*Problem statement*: A single number is required: the count of lines in the records below that contain the word "development".

* * * *

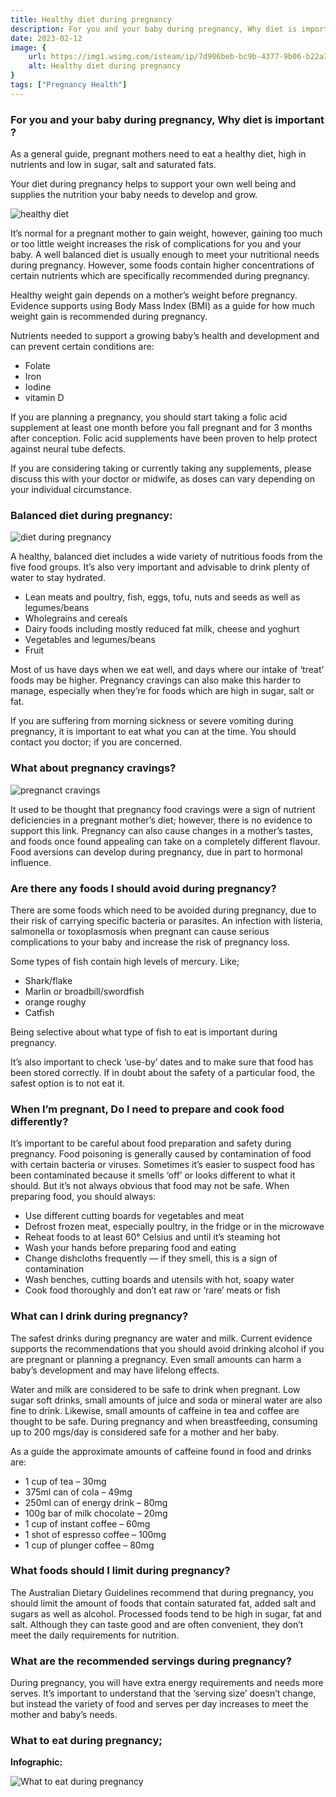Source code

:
 ```yaml
---
title: Healthy diet during pregnancy
description: For you and your baby during pregnancy, Why diet is important ?As a general guide, pregnant mothers need to eat a healthy diet, high in nutrients and low in sugar, salt and saturated fats.
date: 2023-02-12
image: {
    url: https://img1.wsimg.com/isteam/ip/7d906beb-bc9b-4377-9b06-b22a3566899c/images.jpeg-90.jpg/:/cr=t:0%25,l:0%25,w:100%25,h:100%25/rs=w:1280 ,
    alt: Healthy diet during pregnancy
}
tags: ["Pregnancy Health"]
---
```

### For you and your baby during pregnancy, Why diet is important ?

As a general guide, pregnant mothers need to eat a healthy diet, high in nutrients and low in sugar, salt and saturated fats.

Your diet during pregnancy helps to support your own well being and supplies the nutrition your baby needs to develop and grow. 

![healthy diet](https://img1.wsimg.com/isteam/ip/7d906beb-bc9b-4377-9b06-b22a3566899c/download.jpeg-24.jpg/:/cr=t:0%25,l:0%25,w:100%25,h:100%25/rs=w:1280)

It’s normal for a pregnant mother to gain weight, however, gaining too much or too little weight increases the risk of complications for you and your baby.
A well balanced diet is usually enough to meet your nutritional needs during pregnancy. However, some foods contain higher concentrations of certain nutrients which are specifically recommended during pregnancy.

Healthy weight gain depends on a mother’s weight before pregnancy. Evidence supports using Body Mass Index (BMI) as a guide for how much weight gain is recommended during pregnancy.

Nutrients needed to support a growing baby’s health and development and can prevent certain conditions are:

- Folate
- Iron
- Iodine
- vitamin D  

If you are planning a pregnancy, you should start taking a folic acid supplement at least one month before you fall pregnant and for 3 months after conception. Folic acid supplements have been proven to help protect against neural tube defects.

If you are considering taking or currently taking any supplements, please discuss this with your doctor or midwife, as doses can vary depending on your individual circumstance.

### Balanced diet during pregnancy: 

![diet during pregnancy](https://img1.wsimg.com/isteam/ip/7d906beb-bc9b-4377-9b06-b22a3566899c/download.jpeg-25.jpg/:/rs=w:1280)

A healthy, balanced diet includes a wide variety of nutritious foods from the five food groups. It’s also very important and advisable to drink plenty of water to stay hydrated.

- Lean meats and poultry, fish, eggs, tofu, nuts and seeds as well as legumes/beans
- Wholegrains and cereals
- Dairy foods including mostly reduced fat milk, cheese and yoghurt
- Vegetables and legumes/beans
- Fruit
 
Most of us have days when we eat well, and days where our intake of ‘treat’ foods may be higher. Pregnancy cravings can also make this harder to manage, especially when they’re for foods which are high in sugar, salt or fat.

If you are suffering from morning sickness or severe vomiting during pregnancy, it is important to eat what you can at the time. You should contact you doctor; if you are concerned.

### What about pregnancy cravings? 

![pregnanct cravings](https://img1.wsimg.com/isteam/ip/7d906beb-bc9b-4377-9b06-b22a3566899c/images.jpeg-91.jpg/:/cr=t:0%25,l:0%25,w:100%25,h:100%25/rs=w:1280)

It used to be thought that pregnancy food cravings were a sign of nutrient deficiencies in a pregnant mother’s diet; however, there is no evidence to support this link. Pregnancy can also cause changes in a mother’s tastes, and foods once found appealing can take on a completely different flavour. Food aversions can develop during pregnancy, due in part to hormonal influence.

### Are there any foods I should avoid during pregnancy?

There are some foods which need to be avoided during pregnancy, due to their risk of carrying specific bacteria or parasites. An infection with listeria, salmonella or toxoplasmosis when pregnant can cause serious complications to your baby and increase the risk of pregnancy loss.

Some types of fish contain high levels of mercury. Like;

- Shark/flake
- Marlin or broadbill/swordfish
- orange roughy
- Catfish

Being selective about what type of fish to eat is important during pregnancy.

It’s also important to check ‘use-by’ dates and to make sure that food has been stored correctly. If in doubt about the safety of a particular food, the safest option is to not eat it.

### When I’m pregnant, Do I need to prepare and cook food differently?

It’s important to be careful about food preparation and safety during pregnancy. Food poisoning is generally caused by contamination of food with certain bacteria or viruses. Sometimes it’s easier to suspect food has been contaminated because it smells ‘off’ or looks different to what it should.
But it’s not always obvious that food may not be safe. When preparing food, you should always:

- Use different cutting boards for vegetables and meat
- Defrost frozen meat, especially poultry, in the fridge or in the microwave
- Reheat foods to at least 60° Celsius and until it’s steaming hot
- Wash your hands before preparing food and eating
- Change dishcloths frequently — if they smell, this is a sign of contamination
- Wash benches, cutting boards and utensils with hot, soapy water
- Cook food thoroughly and don’t eat raw or ‘rare’ meats or fish

### What can I drink during pregnancy?

The safest drinks during pregnancy are water and milk. Current evidence supports the recommendations that you should avoid drinking alcohol if you are pregnant or planning a pregnancy. Even small amounts can harm a baby’s development and may have lifelong effects.

Water and milk are considered to be safe to drink when pregnant. Low sugar soft drinks, small amounts of juice and soda or mineral water are also fine to drink. Likewise, small amounts of caffeine in tea and coffee are thought to be safe. During pregnancy and when breastfeeding, consuming up to 200 mgs/day is considered safe for a mother and her baby.

As a guide the approximate amounts of caffeine found in food and drinks are:

- 1 cup of tea – 30mg
- 375ml can of cola – 49mg
- 250ml can of energy drink – 80mg
- 100g bar of milk chocolate – 20mg
- 1 cup of instant coffee – 60mg
- 1 shot of espresso coffee – 100mg
- 1 cup of plunger coffee – 80mg

### What foods should I limit during pregnancy?

The Australian Dietary Guidelines recommend that during pregnancy, you should limit the amount of foods that contain saturated fat, added salt and sugars as well as alcohol.
Processed foods tend to be high in sugar, fat and salt. Although they can taste good and are often convenient, they don’t meet the daily requirements for nutrition.  

### What are the recommended servings during pregnancy?

During pregnancy, you will have extra energy requirements and needs more serves. It’s important to understand that the ‘serving size’ doesn’t change, but instead the variety of food and serves per day increases to meet the mother and baby’s needs.

### What to eat during pregnancy;

**Infographic:**

![What to eat during pregnancy](https://img1.wsimg.com/isteam/ip/7d906beb-bc9b-4377-9b06-b22a3566899c/images.jpeg-89.jpg/:/cr=t:0%25,l:0%25,w:100%25,h:100%25/rs=w:1280)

* * * *

*Output for this task*: 2